Elsa gave him a poison glare upon entering, then shone smiles left and right all the way up the aisle. The second she and Renny were done signing the register, she came for Castor like a broody goose. “If you care about your brother—” she said to him through her teeth.

“Well, sure I care—”

“Shut up and listen. If you really care about his happiness, if you want him to be able to hold his head up in this town, you’ll walk out of here and never come back.”

“Aw, now—”

“The town drunk,” she hissed. “The village idiot.” He lowered his eyes, and that was when she came in for the kill. “Look, it’s Uncle Castor,” she sang in a little-girl voice.
“Run!”

Suddenly Castor doesn’t feel much like sticking around to watch Renny and Elsa emerge. Besides, it’s high time he got his hands around a bottle. He can feel the ghost of a tremor coming on.

14
SICUT IN CAELO, ET IN TERRA
(
on earth as it is in heaven
)

A
ugust stood awestruck before St. Peter’s Catholic Seminary, flanked by the two suitcases that were all he’d brought with him from home. It was the largest building he’d ever had cause to enter. Its landscaped grounds swept gracefully down to the Thames—only the Canadian cousin, but to August it was the finest river in the world.

“Entering seminary is a life and death decision.” So began the Rector’s speech of welcome.
“Life
because you are choosing to give your life to the Church and to Christ our Lord.” He paused dramatically.
“Death
because you will pass a sentence of death on the life that came before.”

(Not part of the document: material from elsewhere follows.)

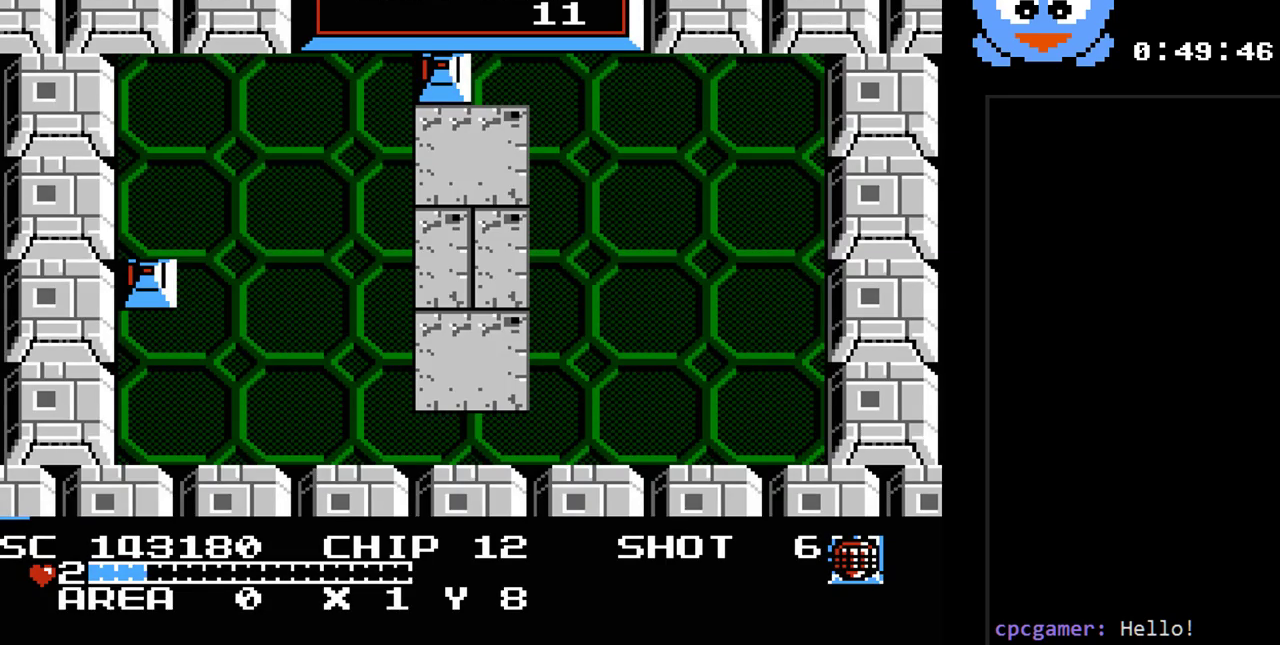
{"buttons": ["DPAD_DOWN"], "events": []}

August smiled. He’d taken the bus to the London depot and a taxi from there, but that wasn’t how the escape played itself out in his mind. He could picture himself standing in the street out front of his mother’s house. He’d been waiting so long he could scarcely believe it when the time finally came. The bird was the colour of smoke, the size of a winged horse. It circled before landing, blocking then revealing the sun. August didn’t question, he simply threw
a long leg over its back, dug his fingers into its silky ruff and held on. The dove lifted him away just as Fairview began to sink, collapsing in on itself like a dying star.

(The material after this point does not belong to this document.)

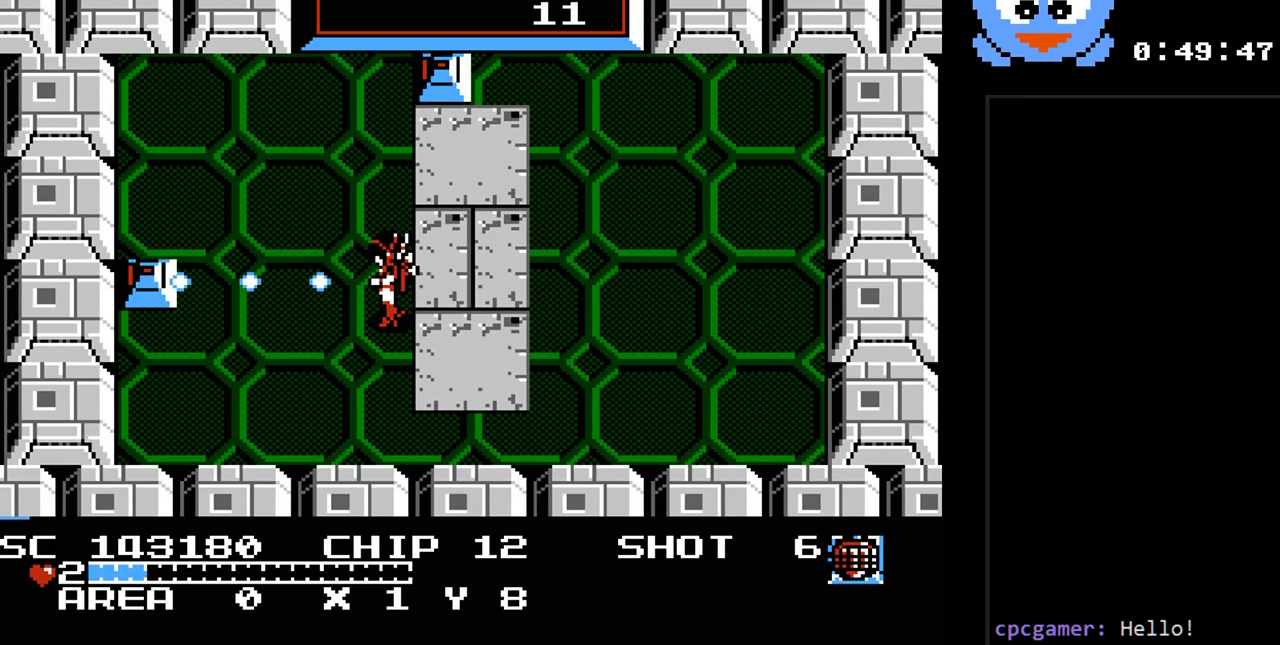
{"buttons": ["Y", "DPAD_LEFT"], "events": [[300, "DPAD_LEFT", "down"]]}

He tuned back in for the speech’s denouement.

“—from the Latin,
seminarium,”
the Rector said gravely, “meaning ‘seed plot’, the ground where one plants, say, a crop of corn.” Here the Rector removed his thick glasses with tremendous delicacy, as though he were revealing an occult truth by exposing his squinty eyes. “As in any cornfield,” he continued, “there are those who grow sweet and healthy in their husks, safe in their silk, golden in the sight of God.” He smiled thinly. “And there are those the crow picks clean.”

SLAUGHTERING HOGS: STICKING

The hog’s a giant. It took just about everything Thomas had to scald it, dragging it up and down in the steaming vat, first by its hind legs, then by a massive hook through its lower jaw. It was a hairy bugger, and scurfy too. He was at it forever with the bell scrapers, and still the beast had to be scrubbed and singed all over twice before the final shave.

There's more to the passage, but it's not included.